Girou a cabeça num ímpeto de quem se desprende de um afeto que despreza. Cintilou a mecha de cabelo loiro, que esvoaçava, confundindo a luz do sol.
- Que me importa? – questionou ela.
- Não te importa? – perguntou face à sua indiferença.
- Ninguém se importa – retorquiu secamente.
Guardava a secura das suas palavras. Não esperava nada de ninguém.
Tinha vivido mais ou menos assim toda a vida que lembrava. Foragida das emoções. Pelo menos daquelas que faziam chorar.

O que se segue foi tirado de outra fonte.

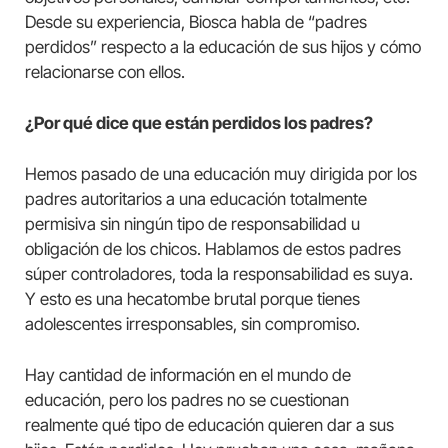
Desde su experiencia, Biosca habla de “padres
perdidos” respecto a la educación de sus hijos y cómo
relacionarse con ellos.
¿Por qué dice que están perdidos los padres?
Hemos pasado de una educación muy dirigida por los
padres autoritarios a una educación totalmente
permisiva sin ningún tipo de responsabilidad u
obligación de los chicos. Hablamos de estos padres
súper controladores, toda la responsabilidad es suya.
Y esto es una hecatombe brutal porque tienes
adolescentes irresponsables, sin compromiso.
Hay cantidad de información en el mundo de
educación, pero los padres no se cuestionan
realmente qué tipo de educación quieren dar a sus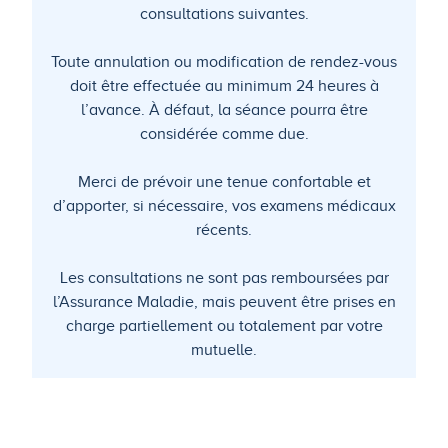
consultations suivantes.
Toute annulation ou modification de rendez-vous
doit être effectuée au minimum 24 heures à
l’avance. À défaut, la séance pourra être
considérée comme due.
Merci de prévoir une tenue confortable et
d’apporter, si nécessaire, vos examens médicaux
récents.
Les consultations ne sont pas remboursées par
l’Assurance Maladie, mais peuvent être prises en
charge partiellement ou totalement par votre
mutuelle.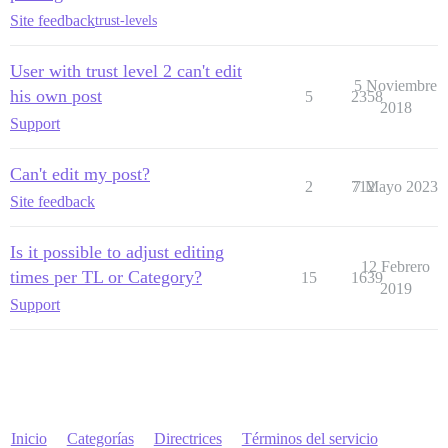
Site feedback
trust-levels
User with trust level 2 can't edit
5 Noviembre
his own post
5
2358
2018
Support
Can't edit my post?
2
712
7 Mayo 2023
Site feedback
Is it possible to adjust editing
12 Febrero
times per TL or Category?
15
1639
2019
Support
Inicio
Categorías
Directrices
Términos del servicio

Já aquelas que criavam adrenalina, essas, ela buscava intensamente, como quem corre para a fonte quando a sede importuna. E nessas emoções, sentia-se pertencida. Parte. Real. Viva.
Não conhecera o pai, nem de retrato. Só a mãe, que pouco via. Trabalhava até tarde. Não tinha tempo para ela. Só para pôr pão na mesa. Menina crescida, sempre fora um pouco livre. Mas, sua face de anjo, andava muito longe de menina bem comportada.
Desviava-se nas presenças de quem lhe fazia companhia, não das melhores, claro está! Mas, companhia. Não era tão só, assim. Deambulava e alinhava nos esquemas dos mais velhos.
A primeira vez que roubara, sentira um aperto no peito. Sabia que não era certo. Mas fez. E teve direito a festa e tudo. Sentiu-se parte. Aquilo devia ser o mais perto de família. Mentiu para a mãe. E convenceu-se disso. Que não fazia mal. Não era nada de especial.
Quando estava em grupo, tudo era maior. Ela era maior. A maior! Sentia aquela rajada de adrenalina e acreditava que estava viva. Chegava a casa e sentia-se menina de novo. Desamparada. Chorava no silêncio. A mãe dormia, de tão cansada. Havia um abismo entre ambas. Coisas que a vida arrasta. A mãe não tivera vida fácil também, enquanto menina. Todavia, esforçava-se muito para que a filha tivesse futuro melhor. Mas, nesse processo, não havia muito espaço para partilha. A vida era demasiado dura. E era nessa ausência, que a menina sua, se desviava na presença de outros. Com outros. Desconhecidos, tão familiares à menina. Nessa ausência, a menina se convencia que não importava, a não ser aos olhos do seu grupo. Dos seus amigos.
Continuava a faltar, constantemente, às aulas. A mãe, sem tempo para reuniões, já a ameaçara de colégio interno em resposta à sua ingratidão. Retorquia que não gostava da escola. Fugiria para bem longe.
Havia apenas uma aula de que gostava. Não era bem a aula. Era a professora. Era diferente. Não sabia explicar. Talvez fosse a única que nunca a expulsara da sala.
De vez em quando, no recinto da escola, sentia-se observada.
Nesse dia, a professora preferida aproximou-se. Falou com ela um pouco sobre nada. E depois, questionou sua conduta escolar. A razão das faltas. As companhias. Não como se criticasse, mas como se quisesse mesmo saber. Saber dela. Não das coisas que fazia. Estremeceu por dentro. Sentia-se estranha. Quando a professora perguntou sobre tudo isso, ela respondeu: que me importa? A professora limitou-se a devolver a pergunta. Ela, aí, desabafou: ninguém se importa. Mas, em vez do silêncio habitual, ela ouviu, pela primeira vez, numa voz doce: eu importo-me.